The NMR (number of children who die within 28 days of livebirths) drops from 45 per 1,000 births for children whose mothers neither received cash assistance nor CHW health advice (on institutional delivery) to 16 per 1,000 births for children whose mothers received both.
Similarly, 70 per cent of children whose mothers received both cash assistance and CHW advice, also received all vaccines given at birth — BCG, OPV (polio), Hepatitis B. In contrast, only 50 per cent of children whose mothers did not receive both cash and CHW advice, got all vaccinations given at birth. While the NFHS question specifically asks about the institutional delivery and breastfeeding advice, it is likely that other information such as immunisation, child nutrition, and so on would also be exchanged during a meeting with a CHW.

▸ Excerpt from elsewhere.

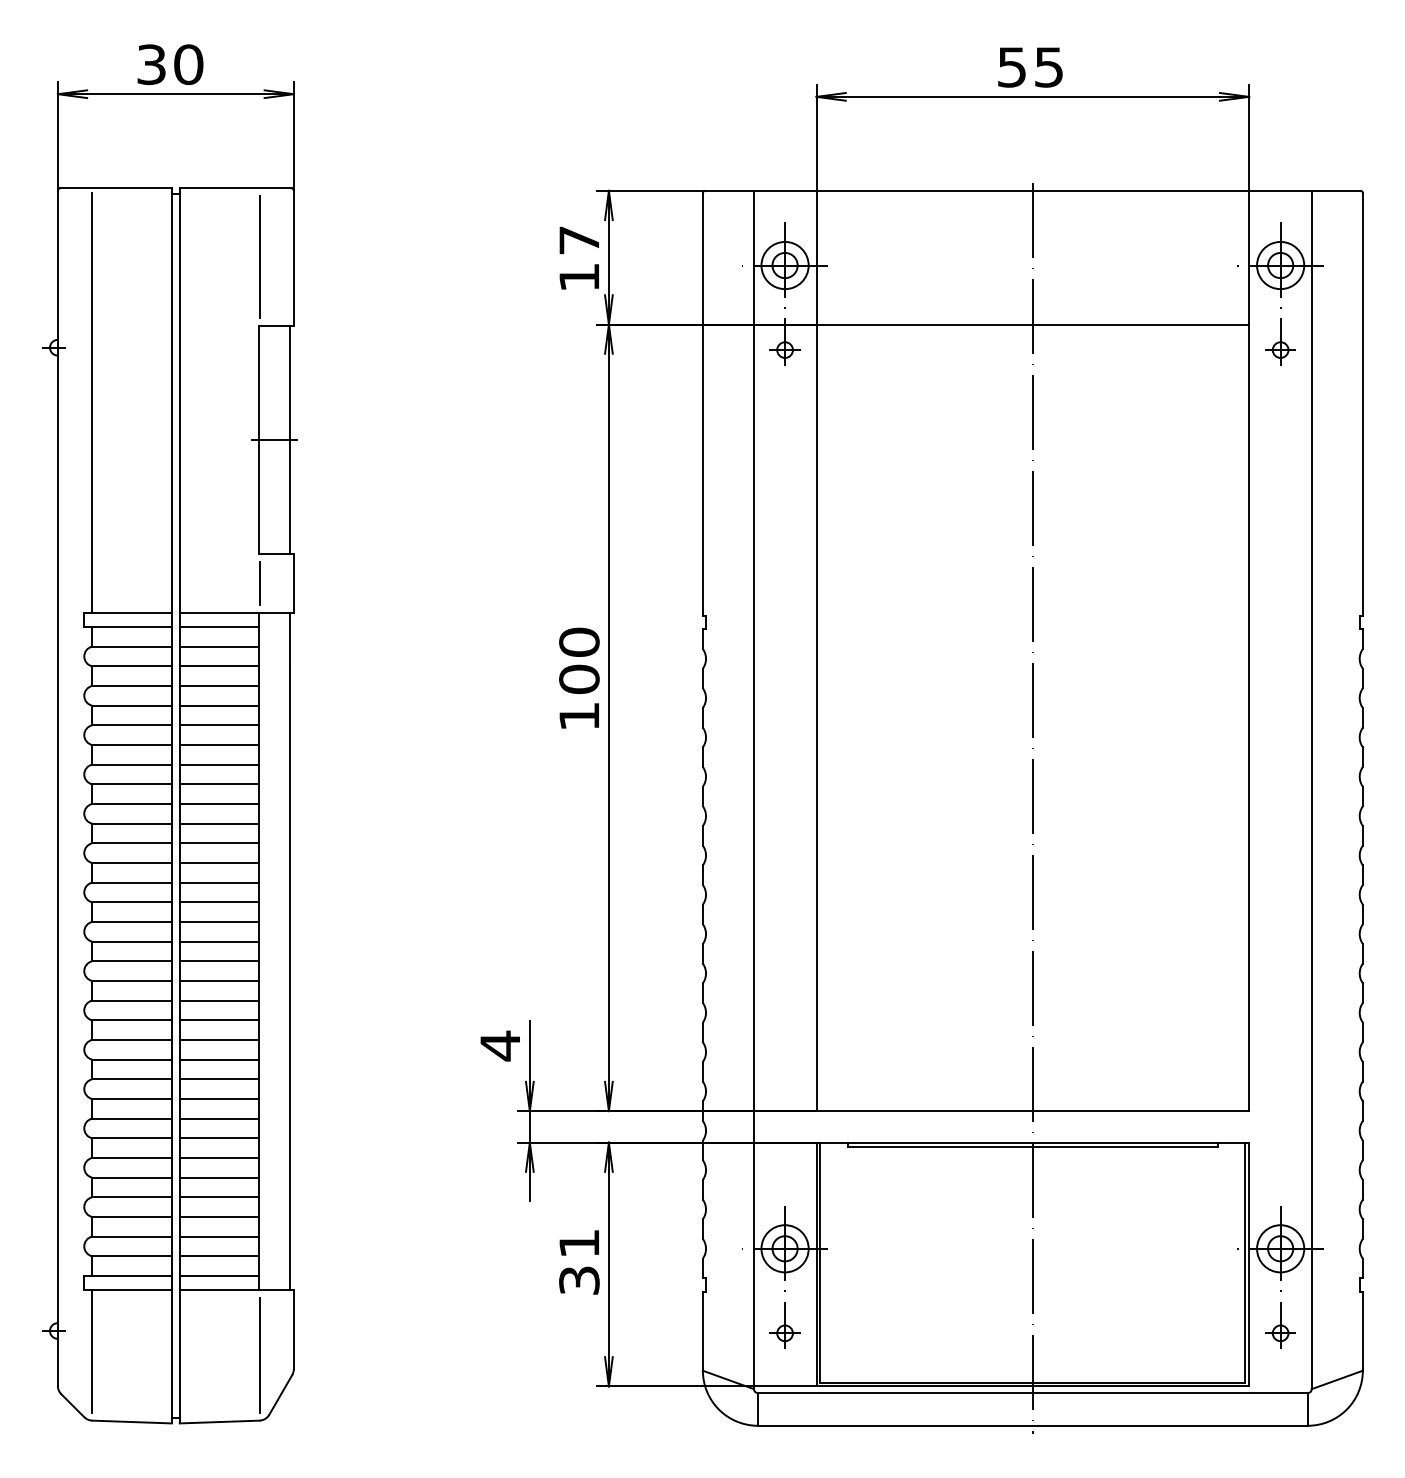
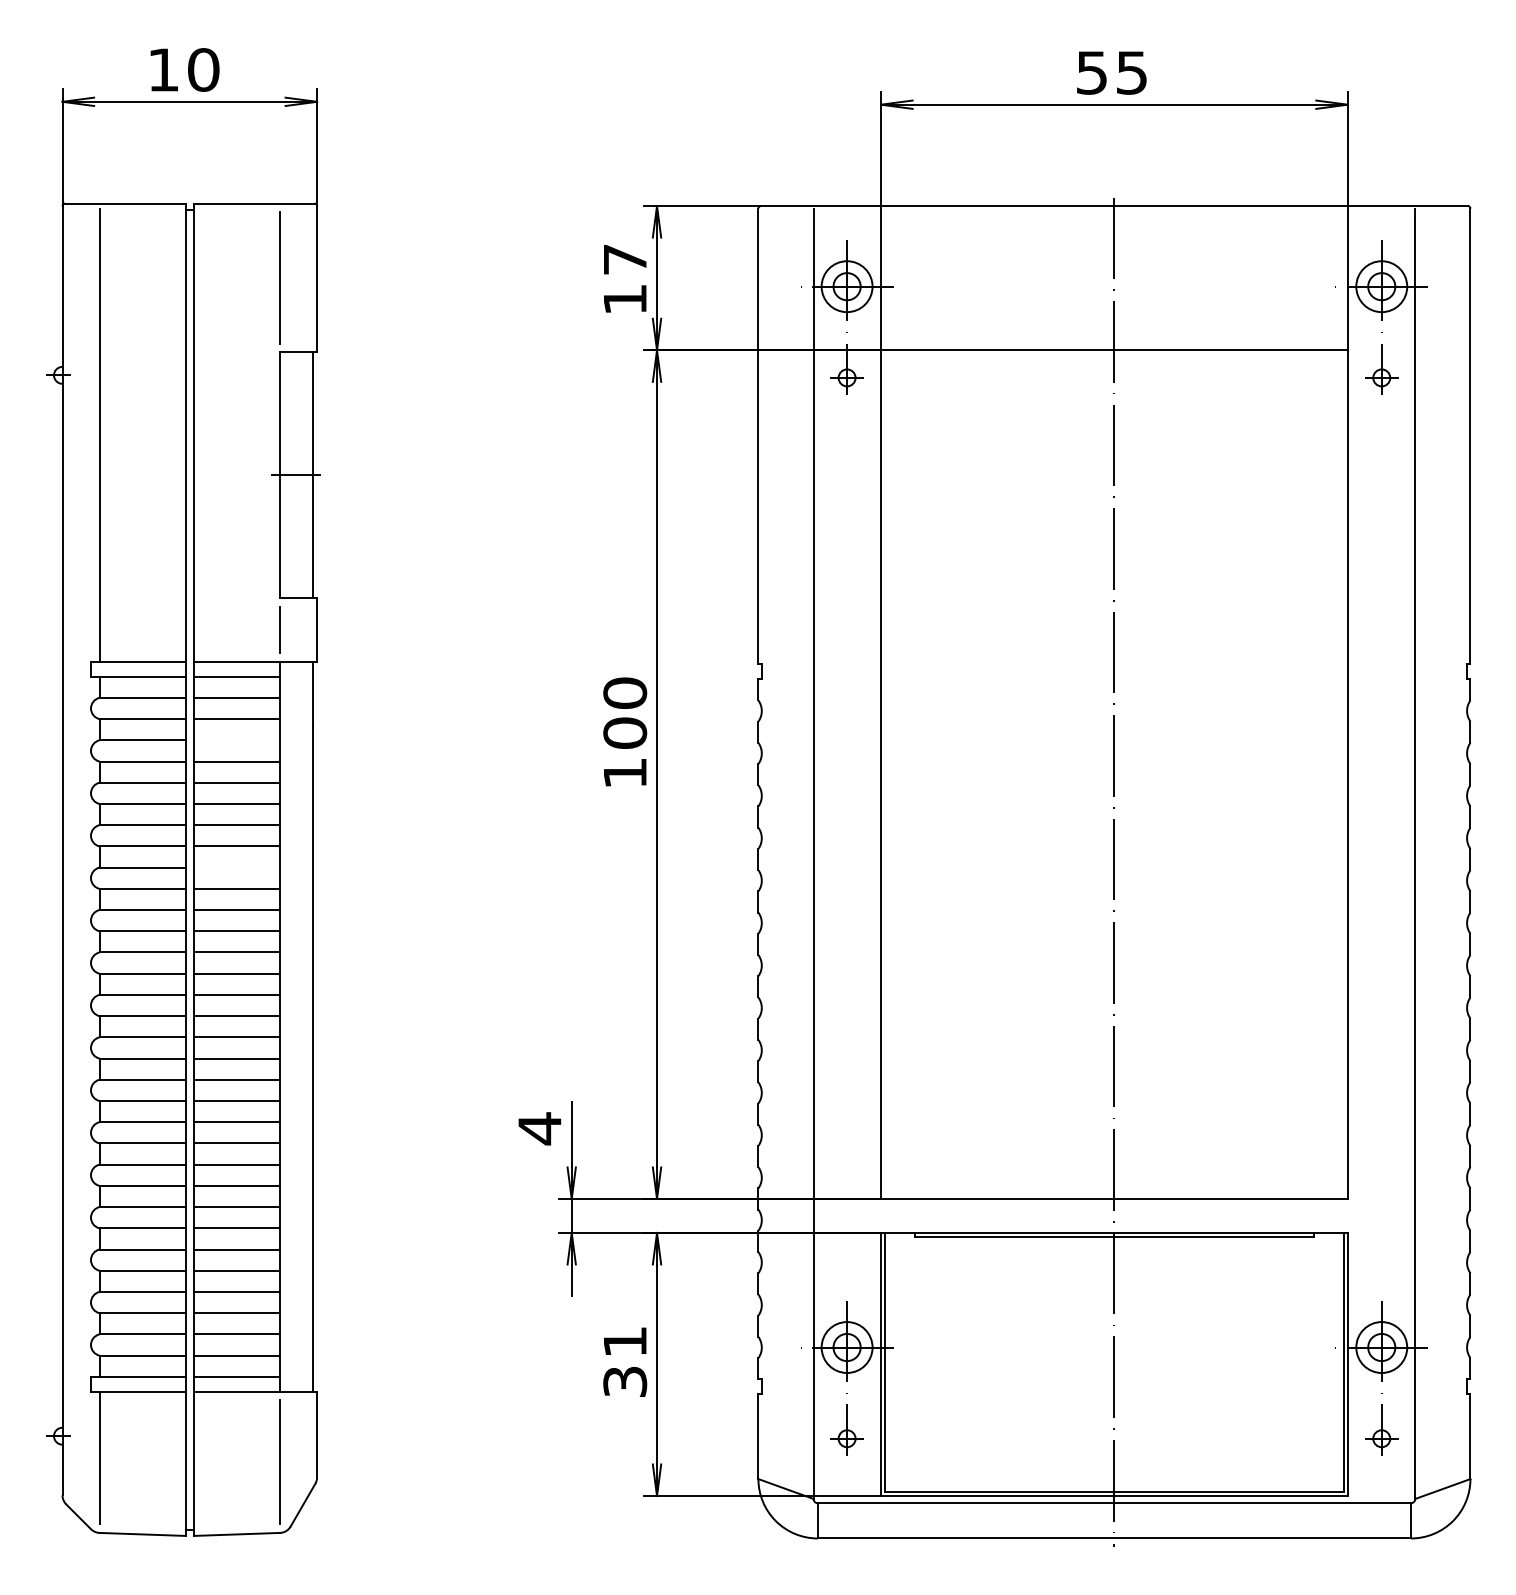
text: (151, 64) -> (163, 69), 30 -> 10
line: (219, 686) -> (236, 740), removed
line: (219, 803) -> (236, 867), removed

It is, therefore, important to take into account the complementarity between cash assistance and health advice from CHWs for child health outcomes. India’s public healthcare policies need to expand their reach with an aim of reaching all mothers and strengthening the CHW network to influence early investments in children. CHWs are the unrecognised heroes of the Indian healthcare system.
Sowmya Dhanaraj is Assistant Professor of Economics, Madras School of Economics. Vidya Mahambare is Professor of Economics, Great Lakes Institute of Management. Vibhu Jain is a postgraduate student at Madras School of Economics. Views are personal.